Karena mungkin itu pula yang dirasakan Banyu saat ini. Sampai-sampai ia rasanya ingin tepuk tangan dan memuji Binar atas keberaniannya mengungkapkan isi hatinya.
"Iya, tapi kenapa? Sayang, apa jangan-jangan ... kamu mandul? Makanya kamu memutuskan untuk tidak menikah?" tanya Ibu.
"Enggak, Ibu. Enggak seperti itu. Ayu hanya merasa kehidupan pernikahan dan rumah tangga itu bukan untuk Ayu. Ayu hanya bahagia hidup seperti sekarang," jawab Binar memelas.
"Nak Ayu, terus kalau Nak Ayu tiba-tiba ingin menikah bagaimana? Lalu, nanti kalau sudah tua seperti Bapak siapa yang akan mengurus? Nak Ayu kalau ngomong hati-hati, ya," ujar Bapak, yang kelihatannya mulai kehilangan kesabaran.
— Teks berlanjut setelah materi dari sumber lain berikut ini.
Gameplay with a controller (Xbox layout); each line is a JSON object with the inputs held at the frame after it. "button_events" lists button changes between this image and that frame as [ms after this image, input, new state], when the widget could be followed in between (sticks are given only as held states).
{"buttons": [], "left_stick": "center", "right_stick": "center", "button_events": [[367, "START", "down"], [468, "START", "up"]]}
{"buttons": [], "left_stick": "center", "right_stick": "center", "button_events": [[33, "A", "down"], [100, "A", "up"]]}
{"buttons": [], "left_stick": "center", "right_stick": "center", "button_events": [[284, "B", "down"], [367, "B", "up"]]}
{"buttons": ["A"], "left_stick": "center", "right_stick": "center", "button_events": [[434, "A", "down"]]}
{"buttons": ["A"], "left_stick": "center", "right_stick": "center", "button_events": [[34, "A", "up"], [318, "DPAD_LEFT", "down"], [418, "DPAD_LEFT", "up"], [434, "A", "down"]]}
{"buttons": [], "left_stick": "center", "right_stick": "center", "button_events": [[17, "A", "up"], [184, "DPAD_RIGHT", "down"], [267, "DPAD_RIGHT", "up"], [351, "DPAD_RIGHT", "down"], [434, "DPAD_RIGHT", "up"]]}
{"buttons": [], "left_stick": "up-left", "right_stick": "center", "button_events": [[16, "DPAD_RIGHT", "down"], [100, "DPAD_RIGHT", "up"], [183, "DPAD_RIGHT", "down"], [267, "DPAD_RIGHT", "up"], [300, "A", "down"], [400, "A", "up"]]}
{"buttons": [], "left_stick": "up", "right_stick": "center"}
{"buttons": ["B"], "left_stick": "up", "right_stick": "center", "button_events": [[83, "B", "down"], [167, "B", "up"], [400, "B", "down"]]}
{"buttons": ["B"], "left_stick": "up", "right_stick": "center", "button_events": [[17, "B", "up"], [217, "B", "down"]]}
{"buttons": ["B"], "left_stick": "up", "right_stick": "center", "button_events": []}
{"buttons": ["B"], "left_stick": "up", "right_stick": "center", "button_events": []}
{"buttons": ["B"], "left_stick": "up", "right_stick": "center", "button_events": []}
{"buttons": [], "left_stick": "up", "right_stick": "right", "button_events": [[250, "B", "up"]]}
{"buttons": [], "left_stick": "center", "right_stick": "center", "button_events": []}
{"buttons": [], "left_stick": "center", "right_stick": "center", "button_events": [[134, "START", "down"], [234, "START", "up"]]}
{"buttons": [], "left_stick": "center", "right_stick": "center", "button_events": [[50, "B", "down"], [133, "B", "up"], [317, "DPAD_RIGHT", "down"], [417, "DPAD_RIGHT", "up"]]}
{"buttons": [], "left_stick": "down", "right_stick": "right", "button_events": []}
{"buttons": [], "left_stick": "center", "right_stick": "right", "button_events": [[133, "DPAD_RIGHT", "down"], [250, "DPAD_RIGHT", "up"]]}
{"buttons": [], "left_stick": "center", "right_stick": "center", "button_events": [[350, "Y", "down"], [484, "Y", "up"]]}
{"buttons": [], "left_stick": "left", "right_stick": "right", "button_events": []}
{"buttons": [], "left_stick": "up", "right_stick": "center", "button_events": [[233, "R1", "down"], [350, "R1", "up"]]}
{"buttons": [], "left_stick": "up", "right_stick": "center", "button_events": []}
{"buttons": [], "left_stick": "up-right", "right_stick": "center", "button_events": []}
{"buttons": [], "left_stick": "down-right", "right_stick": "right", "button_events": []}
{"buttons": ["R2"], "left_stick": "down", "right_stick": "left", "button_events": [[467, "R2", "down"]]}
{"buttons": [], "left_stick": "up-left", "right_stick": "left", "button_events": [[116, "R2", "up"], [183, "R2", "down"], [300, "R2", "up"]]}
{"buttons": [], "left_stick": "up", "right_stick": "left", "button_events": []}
"Ibu, Bapak, sampai di usia segini pun Ayu masih tidak ingin menikah, dan Ayu enggak pernah merasa kesepian, kok. Ayu masih punya Bapak, Ibu, Kak Bagas, Kak Janu, Kak Jakti, tiga Mbak Ipar, keponakan-keponakan, Raka, Nila, kurang apalagi? Percaya sama Ayu, Pak, Bu, Ayu enggak akan merasa kesepian bahkan sampai tua nanti," jawab Binar, masih memelas.
Bapak dan Ibu tidak mampu berkata-kata. Begitu pula dengan orang-orang di ruangan itu, mereka hanya berani menonton.
Tetapi, entah kenapa Banyu seperti memiliki dorongan untuk ikut menunjukkan apa yang ia rasakan. Kalau sudah terlanjur kena gerimis seperti ini, lebih baik disiram sampai basah saja sekalian.
Banyu menarik napas dalam-dalam sebelum membuka mulut, "Bun, Yah, Banyu izin ingin bilang sesuatu," Banyu memberi jeda sesaat, kemudian melanjutkan, "Sebelumnya Banyu minta maaf yang sebesar-besarnya untuk Ayah dan Bunda, sama seperti Binar, untuk saat ini Banyu juga tidak ingin menikah."
Ayah, Bunda, dan satu ruangan melongo, tak terkecuali Binar.
"Banyu, jangan aneh-aneh, ya, kamu!" seru Bunda.
"Kamu ingat, tuh, umur kamu berapa?" kata Ayah menambahi.
Hm, bahas umur lagi. Banyu menarik napas perlahan sebelum mulai bicara, "Ayah, Bunda, Banyu sudah dewasa, sudah bisa mengurus diri sendiri. Binar pun begitu. Kami bisa mencari pasangan sendiri, tidak perlu melalui perjodohan seperti ini."
"Iya, tapi kapan, Nak?" balas Bunda, mulai kehilangan kesabaran.
"Nanti ada waktunya, yang pasti bukan sekarang-sekarang ini, Bun."
"Aduh, Bunda tidak mengerti, ya, sama kamu. Kamu sudah mapan, tapi enggak punya waktu untuk cari jodoh. Giliran dicarikan, malah menolak. Terus maunya bagaimana?"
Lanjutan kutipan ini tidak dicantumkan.